It’s Halloween, and in tribute to this spookiest of holidays, I’ve made a list of the things that have most scared me in my 30 years.
Amorphous, man-eating blobs. During an ill-fated trip to Lincoln City the summer of my sixth year, my dad permitted me join him on the sofa to watch few scenes from “The Blob.” (In case it doesn’t ring a bell: think Steve McQueen bravely battling a giant red alien gooball that oozes its nasty way around Phoenxville, Pa., digesting everyone in its path.) Just as my displeased mother predicted, I was completely traumatized. I wouldn’t eat jelly for three years, no exaggeration. I loathed the nighttime and would spend hours staring at the wallpaper, just waiting for the goo to seep through. It took a good two or three years for those sci-fi visuals to fade from memory, and to this day, those Costco-sized jars of Smuckers still do bad things to my mind.
Bugs with wings. Over passing time, I’ve learned to concede the necessity of sharing the planet with gross things. And over several years logged in the tropics, I came to recognize that bugs, like slugs, amoebas and other life forms relegated to less glamorous life stations, do serve an important purpose, namely, eating other bugs. But there’s just something about a winged bug that completely unhinges me. When I lived in Mexico, I was terrorized by a family of flying roaches that made their home in the thatched roof of my apartment. (OK, hut.) The nasty creatures were so large I once momentarily mistook them for a swarm of hummingbirds. Back home in Oregon, the creatures are blessedly smaller in size, but a chill still passes over me whenever a fly lands on me or a moth flies out of my towel in the morning, which is relatively often.
Dolls’ eyes. Back in the early ‘80s, an urban legend circulated among my cousins about a China doll who came to life in the middle of the night. With a wicked chuckle and a blink of her shiny glass orbs, she crawled out of the toy box and did away with some poor 8-year-old girl’s family as she slept. Then, horror of horrors, one morning I picked up my favorite doll, J.J., to discover that one of her doll eyes had managed to flip itself completely upside down so the eyelashes were on the underside and the pupil stared creepily downward. The effect was terrifying. My mom still laughs when she tells the story of how I ran down the hall in a fit of hysteria, refusing even to touch the doll until she’d put one of those round bandages over the offending eye. But here’s the really spooky part – a few months later, during a trip out to the coast (yes, the coast again … It’s creepy here!) we passed by an old doll hospital. I shouted with joy, and my dad pulled over and escorted me into the crumbling building. The door was open and the lights were on, but it was eerily silent inside the store. The air seemed to buzz with some strange energy. We rang a bell and called out a few hellos, but finally gave up and left. A few months later, my dad heard on the radio that the owner of the doll hospital had been found dead of natural causes inside her shop. No one registered her absence for weeks – unless you count us. The only good part of that horrible experience was that J.J.’s wonky eye had begun to seem decidedly less terrible, and a few months later, I worked up the nerve to remove the bandage. To this day, one of her eyes sits upside down. I no longer mind. I know there are far worse potentialities out there.

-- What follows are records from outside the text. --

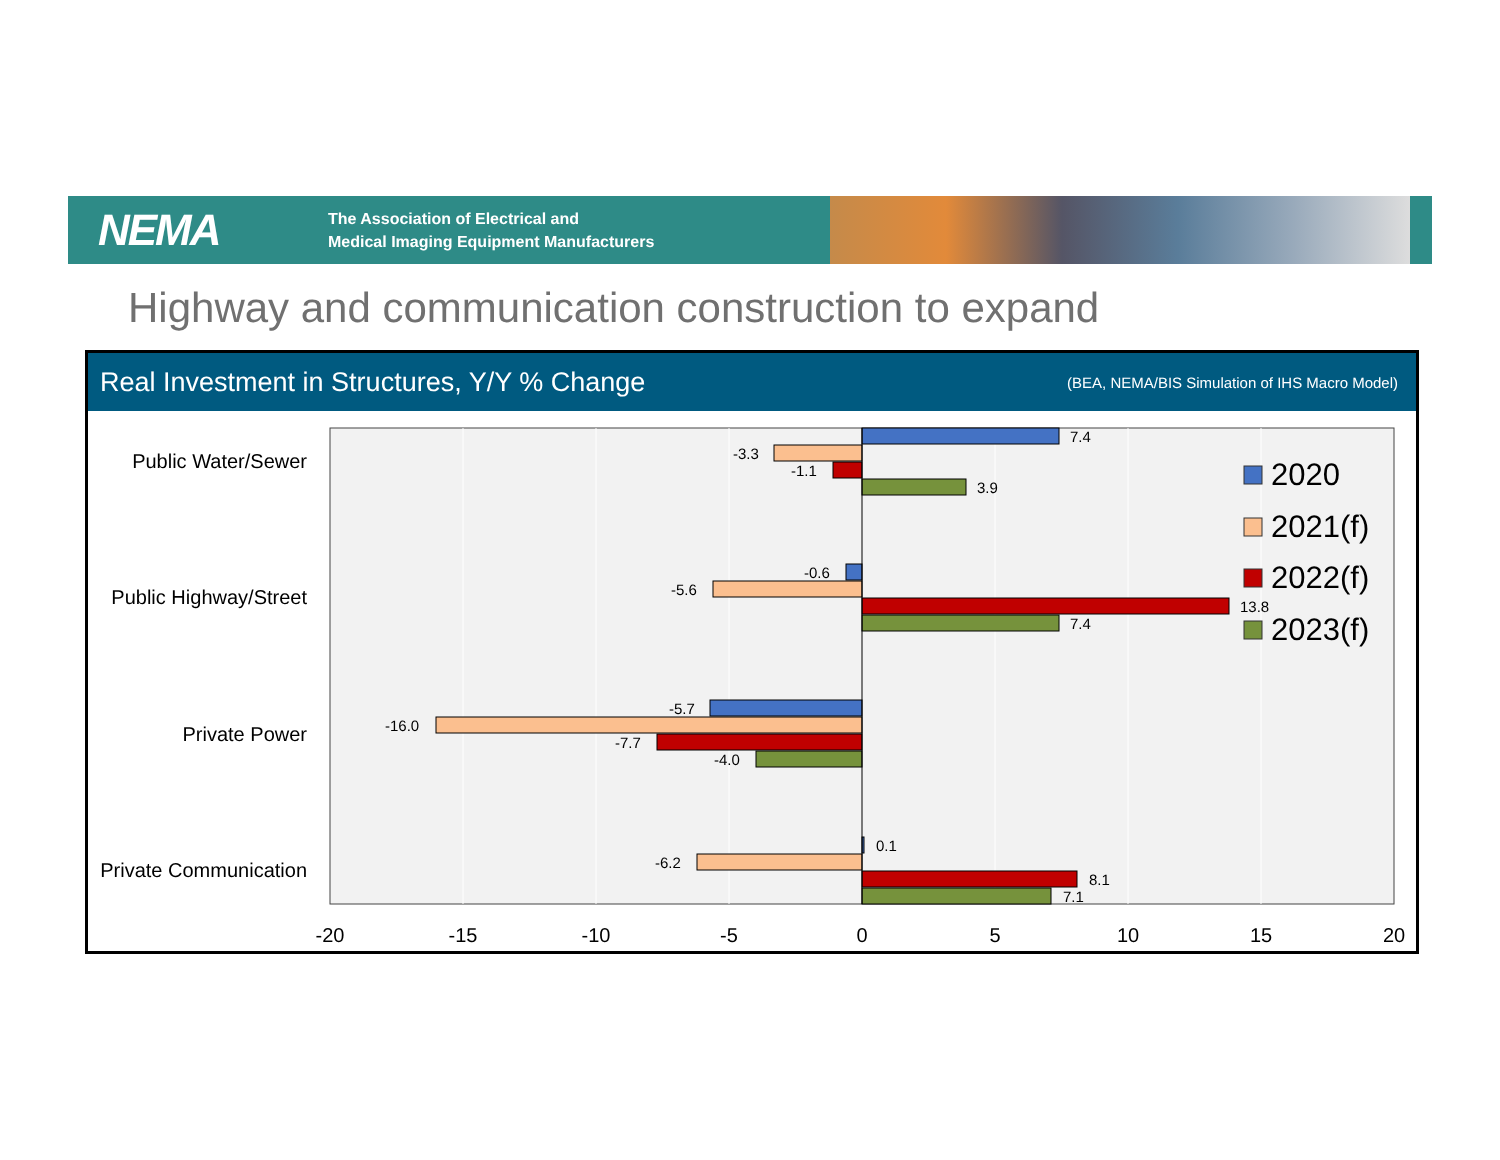NEMA
The Association of Electrical and
Medical Imaging Equipment Manufacturers
Highway and communication construction to expand
Real Investment in Structures, Y/Y % Change (BEA, NEMA/BIS Simulation of IHS Macro Model)
7.4
-3.3
-1.1
3.9
-0.6
-5.6
13.8
7.4
-5.7
-16.0
-7.7
-4.0
0.1
-6.2
8.1
7.1
Public Water/Sewer
Public Highway/Street
Private Power
Private Communication
-20
-15
-10
-5
0
5
10
15
20
2020
2021(f)
2022(f)
2023(f)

Which brings us to Halloween. What possible purpose does it serve? Why take all our deepest-rooted childhood fears – monsters, creepy-crawlies, the horrific transmogrification of those we love most – and cast them into the light? I think it’s like this: when you’re a kid, there’s nothing more terrifying than the premise of some nasty, hungry thing slithering out from under the bed. When you grow up, you get to take your pick from a laundry list of infinitely more nebulous and awful possibilities: bioterrorism, eco-terrorism, nuclear terrorism. Car and plane crashes. Alien probes. And at a certain point, perhaps, there’s little left to do but take refuge in the memory of a time when our greatest fears were simple, finite things. What could be more pleasantly relieving than discovering that the axe-murdering clown at your door is merely the pimply teenager from down the street, or that the ghost floating up your walk is after nothing more insidious that a few hunks of chocolate?
Nothing to fear but fear itself? Yeah, right! Happy Halloween nonetheless.